══ WORKING DATA ══

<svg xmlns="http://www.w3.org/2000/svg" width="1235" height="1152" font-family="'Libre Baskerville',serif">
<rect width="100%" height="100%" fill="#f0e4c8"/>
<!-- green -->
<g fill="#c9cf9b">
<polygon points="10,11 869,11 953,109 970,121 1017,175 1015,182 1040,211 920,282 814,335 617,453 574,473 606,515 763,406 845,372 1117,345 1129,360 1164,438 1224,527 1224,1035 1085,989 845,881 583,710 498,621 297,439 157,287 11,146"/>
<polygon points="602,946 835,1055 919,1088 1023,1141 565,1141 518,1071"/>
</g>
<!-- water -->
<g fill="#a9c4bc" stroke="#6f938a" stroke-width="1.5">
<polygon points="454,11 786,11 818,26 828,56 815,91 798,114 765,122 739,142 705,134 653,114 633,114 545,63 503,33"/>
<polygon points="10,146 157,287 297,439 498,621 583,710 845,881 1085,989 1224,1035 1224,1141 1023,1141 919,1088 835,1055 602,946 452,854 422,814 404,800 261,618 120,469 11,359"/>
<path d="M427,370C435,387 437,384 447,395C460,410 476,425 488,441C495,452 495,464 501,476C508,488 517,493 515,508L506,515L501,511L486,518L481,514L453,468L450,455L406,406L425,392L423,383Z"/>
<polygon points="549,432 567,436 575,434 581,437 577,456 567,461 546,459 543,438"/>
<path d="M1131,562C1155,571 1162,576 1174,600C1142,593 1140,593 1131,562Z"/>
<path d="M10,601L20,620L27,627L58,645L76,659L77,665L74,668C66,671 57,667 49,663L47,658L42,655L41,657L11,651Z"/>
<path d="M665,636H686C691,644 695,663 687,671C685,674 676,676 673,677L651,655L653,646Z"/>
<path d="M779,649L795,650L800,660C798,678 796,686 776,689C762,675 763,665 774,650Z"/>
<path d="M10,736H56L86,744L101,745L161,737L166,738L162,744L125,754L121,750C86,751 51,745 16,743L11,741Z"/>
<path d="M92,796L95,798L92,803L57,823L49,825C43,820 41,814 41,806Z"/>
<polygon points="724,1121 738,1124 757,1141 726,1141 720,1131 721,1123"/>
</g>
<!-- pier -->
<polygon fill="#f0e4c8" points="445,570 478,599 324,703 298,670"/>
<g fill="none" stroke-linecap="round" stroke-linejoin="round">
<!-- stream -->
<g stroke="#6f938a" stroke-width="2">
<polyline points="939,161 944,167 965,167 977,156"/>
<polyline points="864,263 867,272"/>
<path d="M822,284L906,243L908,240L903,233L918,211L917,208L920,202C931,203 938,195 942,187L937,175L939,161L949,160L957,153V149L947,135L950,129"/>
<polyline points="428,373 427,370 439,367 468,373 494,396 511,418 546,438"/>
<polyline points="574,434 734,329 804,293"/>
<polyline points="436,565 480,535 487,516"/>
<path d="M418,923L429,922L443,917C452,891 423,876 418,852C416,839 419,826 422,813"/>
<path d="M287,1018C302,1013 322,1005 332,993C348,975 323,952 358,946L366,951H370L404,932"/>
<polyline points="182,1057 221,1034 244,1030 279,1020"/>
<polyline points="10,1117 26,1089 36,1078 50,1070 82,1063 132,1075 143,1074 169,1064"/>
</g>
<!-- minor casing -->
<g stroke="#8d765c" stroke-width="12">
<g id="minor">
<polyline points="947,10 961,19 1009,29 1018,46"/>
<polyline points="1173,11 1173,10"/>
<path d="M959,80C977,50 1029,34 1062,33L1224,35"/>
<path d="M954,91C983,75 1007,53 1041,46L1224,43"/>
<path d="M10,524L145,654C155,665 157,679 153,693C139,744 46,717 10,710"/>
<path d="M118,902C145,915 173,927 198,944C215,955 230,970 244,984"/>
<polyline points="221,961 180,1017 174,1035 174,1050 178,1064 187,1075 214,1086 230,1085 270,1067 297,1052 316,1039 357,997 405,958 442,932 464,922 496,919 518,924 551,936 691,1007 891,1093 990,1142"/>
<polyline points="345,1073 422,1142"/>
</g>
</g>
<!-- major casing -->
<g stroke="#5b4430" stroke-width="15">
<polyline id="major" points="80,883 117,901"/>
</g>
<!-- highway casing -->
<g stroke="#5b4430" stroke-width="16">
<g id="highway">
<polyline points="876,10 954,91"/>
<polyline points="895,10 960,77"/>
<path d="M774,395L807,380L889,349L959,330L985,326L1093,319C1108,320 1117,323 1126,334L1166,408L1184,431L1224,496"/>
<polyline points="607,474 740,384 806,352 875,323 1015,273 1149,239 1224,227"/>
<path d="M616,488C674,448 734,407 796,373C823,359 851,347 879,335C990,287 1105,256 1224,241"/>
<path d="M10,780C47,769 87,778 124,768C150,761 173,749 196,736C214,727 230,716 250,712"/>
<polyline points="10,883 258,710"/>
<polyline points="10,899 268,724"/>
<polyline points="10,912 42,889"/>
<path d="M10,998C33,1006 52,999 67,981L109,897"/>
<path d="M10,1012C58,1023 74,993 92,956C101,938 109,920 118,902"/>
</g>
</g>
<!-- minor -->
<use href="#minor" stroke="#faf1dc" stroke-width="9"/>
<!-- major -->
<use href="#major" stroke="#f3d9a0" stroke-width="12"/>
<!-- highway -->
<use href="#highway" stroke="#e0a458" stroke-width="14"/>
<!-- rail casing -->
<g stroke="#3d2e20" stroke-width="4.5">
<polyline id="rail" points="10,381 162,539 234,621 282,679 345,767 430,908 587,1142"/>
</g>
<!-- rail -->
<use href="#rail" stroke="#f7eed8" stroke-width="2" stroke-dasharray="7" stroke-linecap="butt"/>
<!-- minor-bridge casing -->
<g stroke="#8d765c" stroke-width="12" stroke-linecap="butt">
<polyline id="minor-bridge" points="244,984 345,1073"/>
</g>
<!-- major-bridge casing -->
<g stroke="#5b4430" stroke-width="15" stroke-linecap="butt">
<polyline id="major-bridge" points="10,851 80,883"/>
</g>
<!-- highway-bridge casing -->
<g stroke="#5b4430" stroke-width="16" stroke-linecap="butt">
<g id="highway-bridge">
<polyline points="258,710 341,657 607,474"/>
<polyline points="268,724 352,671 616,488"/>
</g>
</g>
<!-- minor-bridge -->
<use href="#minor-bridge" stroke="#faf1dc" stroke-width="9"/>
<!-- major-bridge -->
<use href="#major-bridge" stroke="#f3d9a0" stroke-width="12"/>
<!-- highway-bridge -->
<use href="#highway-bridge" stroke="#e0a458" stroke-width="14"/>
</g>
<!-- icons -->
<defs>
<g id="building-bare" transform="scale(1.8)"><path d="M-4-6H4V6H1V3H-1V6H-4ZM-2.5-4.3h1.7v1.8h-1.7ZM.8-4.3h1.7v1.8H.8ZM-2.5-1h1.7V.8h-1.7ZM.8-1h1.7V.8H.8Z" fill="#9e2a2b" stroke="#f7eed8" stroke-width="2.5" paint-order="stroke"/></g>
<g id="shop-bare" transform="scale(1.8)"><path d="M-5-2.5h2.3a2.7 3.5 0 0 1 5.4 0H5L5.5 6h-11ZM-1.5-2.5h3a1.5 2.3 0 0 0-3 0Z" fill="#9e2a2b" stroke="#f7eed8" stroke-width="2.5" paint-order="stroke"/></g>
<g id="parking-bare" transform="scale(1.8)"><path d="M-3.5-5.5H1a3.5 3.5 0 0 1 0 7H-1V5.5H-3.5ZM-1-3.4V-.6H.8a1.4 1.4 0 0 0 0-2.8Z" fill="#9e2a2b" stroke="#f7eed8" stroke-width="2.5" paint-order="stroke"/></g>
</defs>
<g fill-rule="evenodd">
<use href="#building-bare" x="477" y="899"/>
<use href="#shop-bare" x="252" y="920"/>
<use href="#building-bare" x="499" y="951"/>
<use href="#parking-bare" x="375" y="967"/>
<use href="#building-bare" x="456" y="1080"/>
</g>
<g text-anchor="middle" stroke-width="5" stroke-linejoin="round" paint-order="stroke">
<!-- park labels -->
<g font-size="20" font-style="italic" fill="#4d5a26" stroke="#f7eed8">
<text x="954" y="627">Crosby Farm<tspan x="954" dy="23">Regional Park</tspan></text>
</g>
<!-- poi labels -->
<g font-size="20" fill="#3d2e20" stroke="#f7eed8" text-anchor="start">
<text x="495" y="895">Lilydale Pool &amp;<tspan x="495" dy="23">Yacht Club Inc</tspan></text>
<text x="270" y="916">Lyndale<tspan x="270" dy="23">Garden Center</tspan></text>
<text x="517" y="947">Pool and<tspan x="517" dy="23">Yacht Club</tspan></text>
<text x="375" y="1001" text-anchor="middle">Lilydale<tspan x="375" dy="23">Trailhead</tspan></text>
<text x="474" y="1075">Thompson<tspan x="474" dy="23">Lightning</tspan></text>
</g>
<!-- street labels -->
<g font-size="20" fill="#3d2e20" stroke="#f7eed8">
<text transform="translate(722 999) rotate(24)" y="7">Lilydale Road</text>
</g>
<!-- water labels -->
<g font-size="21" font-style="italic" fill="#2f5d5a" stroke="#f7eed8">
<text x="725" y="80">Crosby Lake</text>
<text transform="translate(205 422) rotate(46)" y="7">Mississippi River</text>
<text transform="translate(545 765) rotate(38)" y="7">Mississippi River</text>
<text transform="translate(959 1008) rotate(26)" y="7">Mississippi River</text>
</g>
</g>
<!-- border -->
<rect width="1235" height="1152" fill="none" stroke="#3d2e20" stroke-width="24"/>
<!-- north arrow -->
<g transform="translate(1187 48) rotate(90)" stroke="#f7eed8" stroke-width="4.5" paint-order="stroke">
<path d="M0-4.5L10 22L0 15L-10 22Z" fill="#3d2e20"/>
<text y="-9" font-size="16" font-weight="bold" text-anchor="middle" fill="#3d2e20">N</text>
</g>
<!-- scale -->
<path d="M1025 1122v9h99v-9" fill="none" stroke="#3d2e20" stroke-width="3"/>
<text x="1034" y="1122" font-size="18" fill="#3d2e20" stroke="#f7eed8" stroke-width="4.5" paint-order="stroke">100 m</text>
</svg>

═══

**REQUIRED WORK**
Say how many lines in the records contain the string "linejoin". No other text is needed.

**OUTPUT BELOW**
2